Migrating your firm's old website without losing rankings or clients
Renewing your website feels risky: what if I lose my Google rankings? You can migrate without losing positions or clients. Here's how.

Your website is a few years old. It looks dated, it's slow, and on a phone it falls apart. You know it's time to renew it… but something holds you back, and it's a reasonable fear: «what if changing it makes me lose what I already have on Google and I stop showing up?».
It's a good question, and the short answer is yes, you can change it without losing anything — if it's done properly. Here's how.
In short: a good migration isn't 'wipe it and start from scratch'. You keep the addresses that already rank, redirect what changes, and tell Google. Done this way, you get a brand-new site without losing clients.
Why it's scary (and why that fear is healthy)
If you've had your site for years, people find you on Google without you realising.

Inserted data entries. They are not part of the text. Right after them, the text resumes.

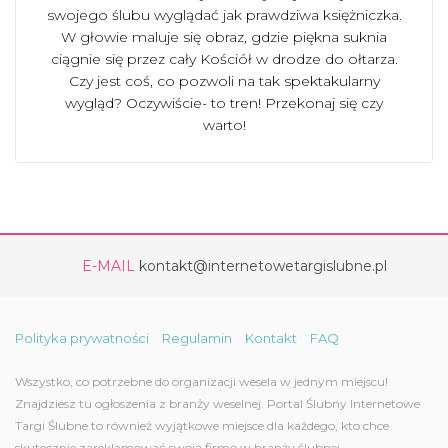
swojego ślubu wyglądać jak prawdziwa księżniczka.
W głowie maluje się obraz, gdzie piękna suknia
ciągnie się przez cały Kościół w drodze do ołtarza.
Czy jest coś, co pozwoli na tak spektakularny
wygląd? Oczywiście- to tren! Przekonaj się czy
warto!
E-MAIL
kontakt@internetowetargislubne.pl
Polityka prywatności
Regulamin
Kontakt
FAQ
Wszystko, co potrzebne do organizacji wesela w jednym miejscu!
Znajdziesz tu ogłoszenia z branży weselnej. Portal Ślubny Internetowe
Targi Ślubne to również wyjątkowe miejsce dla każdego, kto chce
skutecznie zareklamować swoją firmę w branży ślubnej.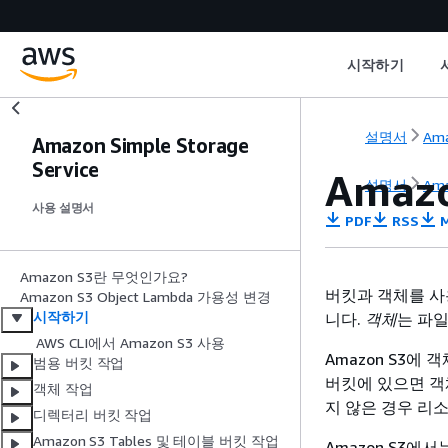
시작하기
설명서
Ama
Amazon Simple Storage
Service
Amaz
설명서
Ama
사용 설명서
PDF
RSS
M
Amazon S3란 무엇인가요?
버킷과 객체를 사용
Amazon S3 Object Lambda 가용성 변경
시작하기
니다.
객체
는 파
AWS CLI에서 Amazon S3 사용
Amazon S3
범용 버킷 작업
버킷에 있으면 객
객체 작업
지 않은 경우 리
디렉터리 버킷 작업
Amazon S3 Tables 및 테이블 버킷 작업
Amazon S3에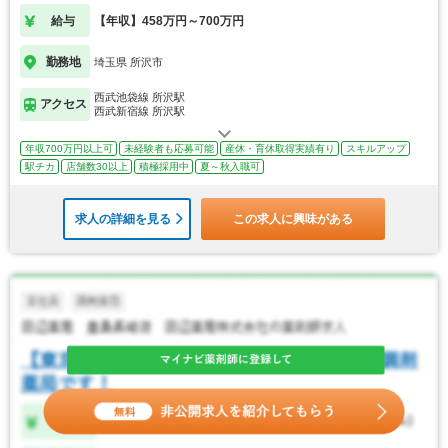
給与
【年収】458万円～700万円
勤務地
埼玉県 所沢市
西武池袋線 所沢駅
アクセス
西武新宿線 所沢駅
年収700万円以上可
未経験者も応募可能
産休・育休取得実績有り
スキルアップ
駅チカ
店舗数30以上
積極採用中
夏～秋入職可
求人の詳細を見る
この求人に興味がある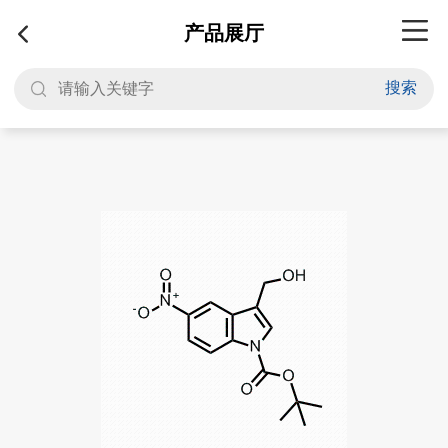
产品展厅
搜索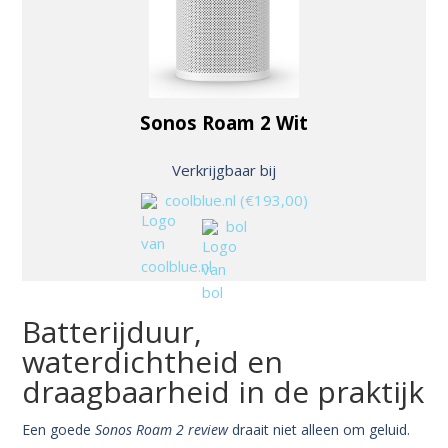
Sonos Roam 2 Wit
Verkrijgbaar bij
coolblue.nl
(€193,00)
bol
Batterijduur,
waterdichtheid en
draagbaarheid in de praktijk
Een goede
Sonos Roam 2 review
draait niet alleen om geluid.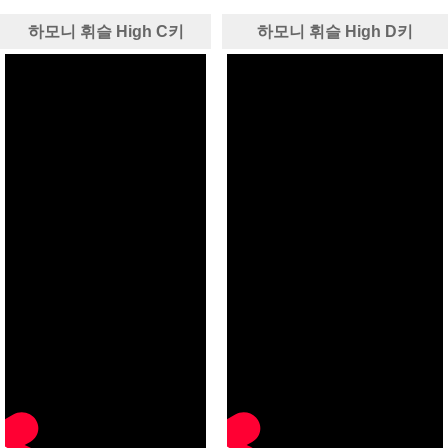
하모니 휘슬 High C키
하모니 휘슬 High D키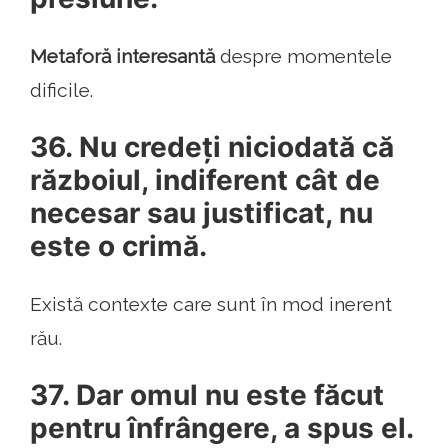
Metaforă interesantă
despre momentele
dificile.
36. Nu credeți niciodată că
războiul, indiferent cât de
necesar sau justificat, nu
este o crimă.
Există contexte care sunt în mod inerent
rău.
37. Dar omul nu este făcut
pentru înfrângere, a spus el.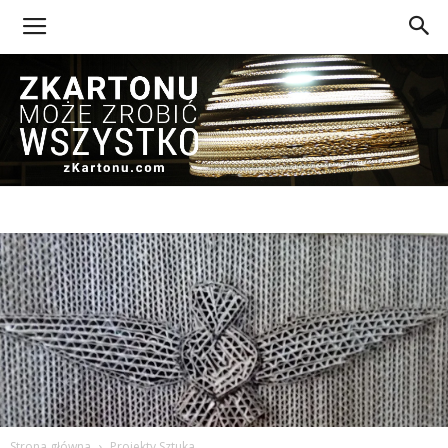
Z
Kartonu
Strona główna
Projekty Sztuka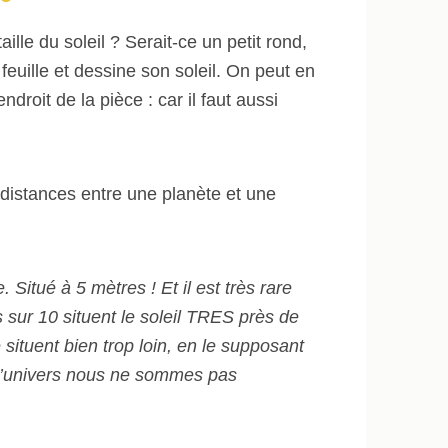
aille du soleil ? Serait-ce un petit rond,
uille et dessine son soleil. On peut en
ndroit de la pièce : car il faut aussi
 distances entre une planète et une
. Situé à 5 mètres ! Et il est très rare
s sur 10 situent le soleil TRES près de
situent bien trop loin, en le supposant
de l’univers nous ne sommes pas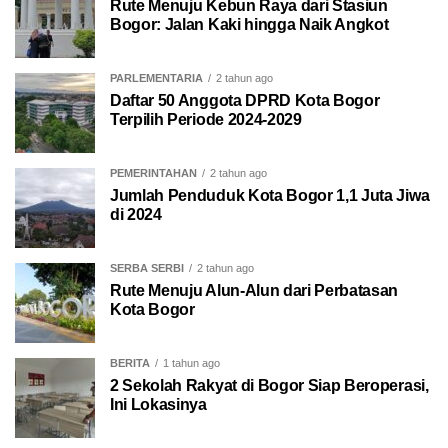
Rute Menuju Kebun Raya dari Stasiun
Bogor: Jalan Kaki hingga Naik Angkot
PARLEMENTARIA
2 tahun ago
Daftar 50 Anggota DPRD Kota Bogor
Terpilih Periode 2024-2029
PEMERINTAHAN
2 tahun ago
Jumlah Penduduk Kota Bogor 1,1 Juta Jiwa
di 2024
SERBA SERBI
2 tahun ago
Rute Menuju Alun-Alun dari Perbatasan
Kota Bogor
BERITA
1 tahun ago
2 Sekolah Rakyat di Bogor Siap Beroperasi,
Ini Lokasinya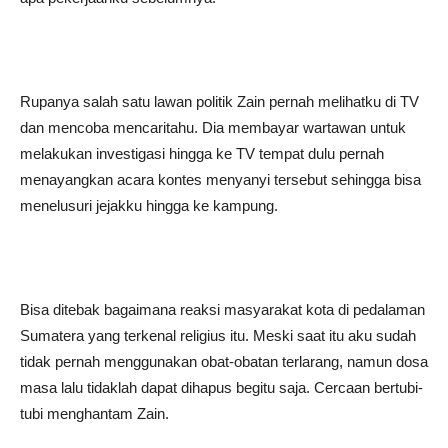
Rupanya salah satu lawan politik Zain pernah melihatku di TV
dan mencoba mencaritahu. Dia membayar wartawan untuk
melakukan investigasi hingga ke TV tempat dulu pernah
menayangkan acara kontes menyanyi tersebut sehingga bisa
menelusuri jejakku hingga ke kampung.
Bisa ditebak bagaimana reaksi masyarakat kota di pedalaman
Sumatera yang terkenal religius itu. Meski saat itu aku sudah
tidak pernah menggunakan obat-obatan terlarang, namun dosa
masa lalu tidaklah dapat dihapus begitu saja. Cercaan bertubi-
tubi menghantam Zain.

Changing it carelessly can break that: links that stop working, pages that vanish, and suddenly you drop in the results. The fear is healthy because, done badly, it really happens.
What's kept and what's redirected
The key is that what works isn't thrown away. Whatever already ranks is kept or moved carefully:
- Your page addresses: if one changes, an automatic note sends whoever arrives —and Google— to the new one. That's a redirect: the 'we've moved here' sign.
- The content that already brings visits: not deleted, but improved and better organised.
- Your domain: it stays the same, and that's a big part of what Google already recognises.
The process, step by step
- Inventory: list what you have and, above all, which pages bring you visits.
- Moving map: each old address pointed to its equivalent on the new site.
- Build the new site better: fast, clear and made for mobile.
- Publish with the redirects in place from minute one, not afterwards.
- Tell Google, and keep an eye for a few weeks that everything stays in place.
A real case
An accounting firm in Alcorcón had an eight-year-old website: slow and dated, but still bringing in the odd client from Google. We migrated it keeping its addresses and with the redirects properly set. It didn't lose rankings —and the new site loads far faster and looks right on a phone.
A good migration is moving house without losing your address: the people who knew you still find you.
Signs it's time to migrate
- It's slow to load, especially on a phone.
- It doesn't look right on mobile.
- You can't update it yourself and no one maintains it.
- The browser warns that it's 'not secure'.